# Env Spec

This tutorial shows how to configure the **env spec** for continuous control environments. We'll train PPO on HalfCheetah—a MuJoCo locomotion task.

## The Env Spec

The environment is specified using the **env** key in a spec file:

```javascript
{
  "spec_name": {
    "agent": {...},
    "env": {
      // Environment name (must be in gymnasium registry)
      "name": str,

      // Number of parallel environment instances
      "num_envs": int,

      // Maximum timesteps per episode (null = use environment default)
      "max_t": int|null,

      // Total training frames
      "max_frame": int,

      // Optional: Online state normalization (recommended for MuJoCo)
      "normalize_obs": bool,

      // Optional: Online reward normalization (recommended for MuJoCo)
      "normalize_reward": bool,

      // Optional: Clip observations to [-bound, bound] (default: 10.0 if normalize_obs)
      "clip_obs": float,

      // Optional: Clip rewards to [-bound, bound] (default: 10.0 if normalize_reward)
      "clip_reward": float
    },
    ...
  }
}
```

## Supported Environments

SLM Lab uses [Gymnasium](https://gymnasium.farama.org/) (the maintained fork of OpenAI Gym):

| Category            | Examples                      | Difficulty | Docs                                                                            |
| ------------------- | ----------------------------- | ---------- | ------------------------------------------------------------------------------- |
| **Classic Control** | CartPole, Pendulum, Acrobot   | Easy       | [Gymnasium Classic](https://gymnasium.farama.org/environments/classic_control/) |
| **Box2D**           | LunarLander, BipedalWalker    | Medium     | [Gymnasium Box2D](https://gymnasium.farama.org/environments/box2d/)             |
| **MuJoCo**          | Hopper, HalfCheetah, Humanoid | Hard       | [Gymnasium MuJoCo](https://gymnasium.farama.org/environments/mujoco/)           |
| **Atari**           | Qbert, MsPacman, and 54 more  | Varied     | [ALE](https://ale.farama.org/environments/)                                     |

Any gymnasium-compatible environment works—just specify its name in the spec.

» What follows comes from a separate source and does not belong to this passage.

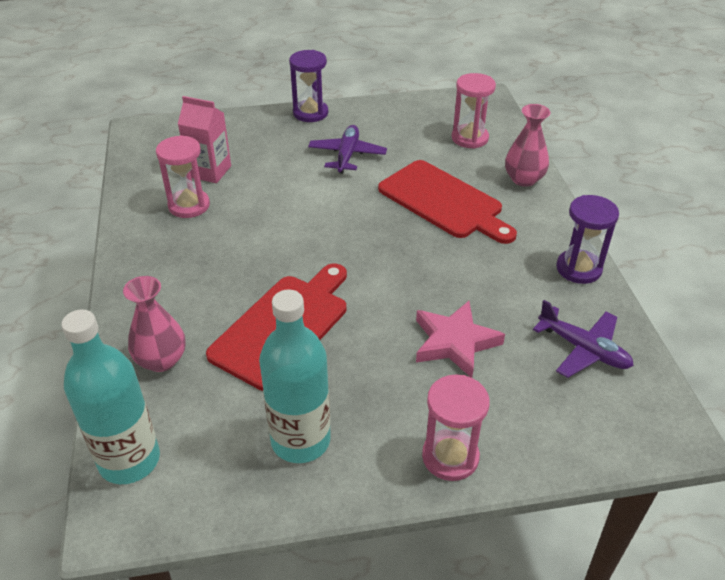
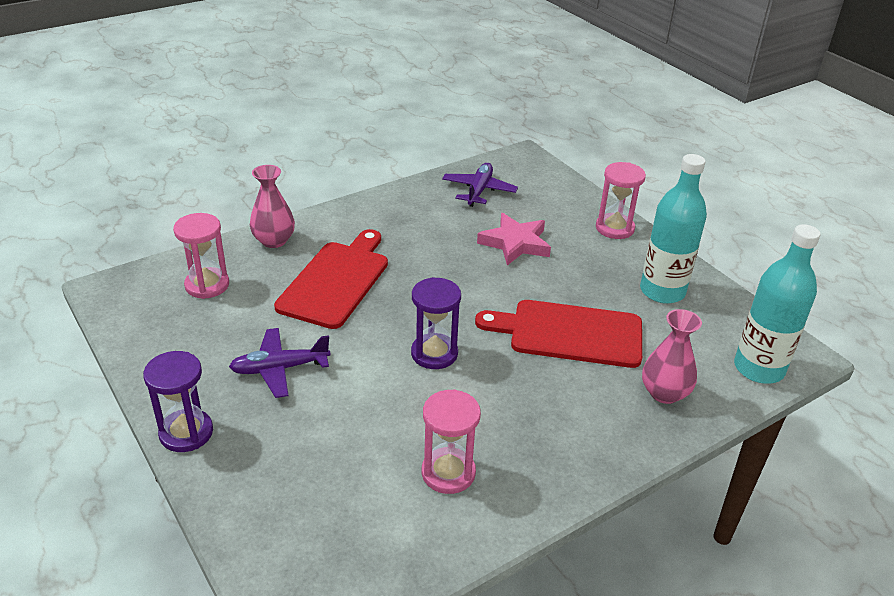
camera: 115 degrees left, 5 degrees down
pink carton [178,96,231,183] -> none
purple hourglass [556,195,619,284] -> purple hourglass moved to [411,277,461,369]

### Environment-Specific Settings

| Category        | `num_envs` | `max_frame` | Normalization                       | GPU         |
| --------------- | ---------- | ----------- | ----------------------------------- | ----------- |
| Classic Control | 4          | 2e5-3e5     | No                                  | Optional    |
| Box2D           | 8          | 3e5         | No                                  | Optional    |
| MuJoCo          | 16         | 1e6-10e6    | `normalize_obs`, `normalize_reward` | Optional    |
| Atari           | 16         | 10e6        | No                                  | Recommended |

See [Benchmark Specs](/slm-lab/using-slm-lab/benchmark-specs.md) for complete spec files for each environment.

## Example: PPO on HalfCheetah

[**HalfCheetah-v5**](https://gymnasium.farama.org/environments/mujoco/half_cheetah/) is a classic MuJoCo benchmark—a 2D cheetah robot that learns to run forward. It has a 17-dimensional observation space and 6-dimensional continuous action space.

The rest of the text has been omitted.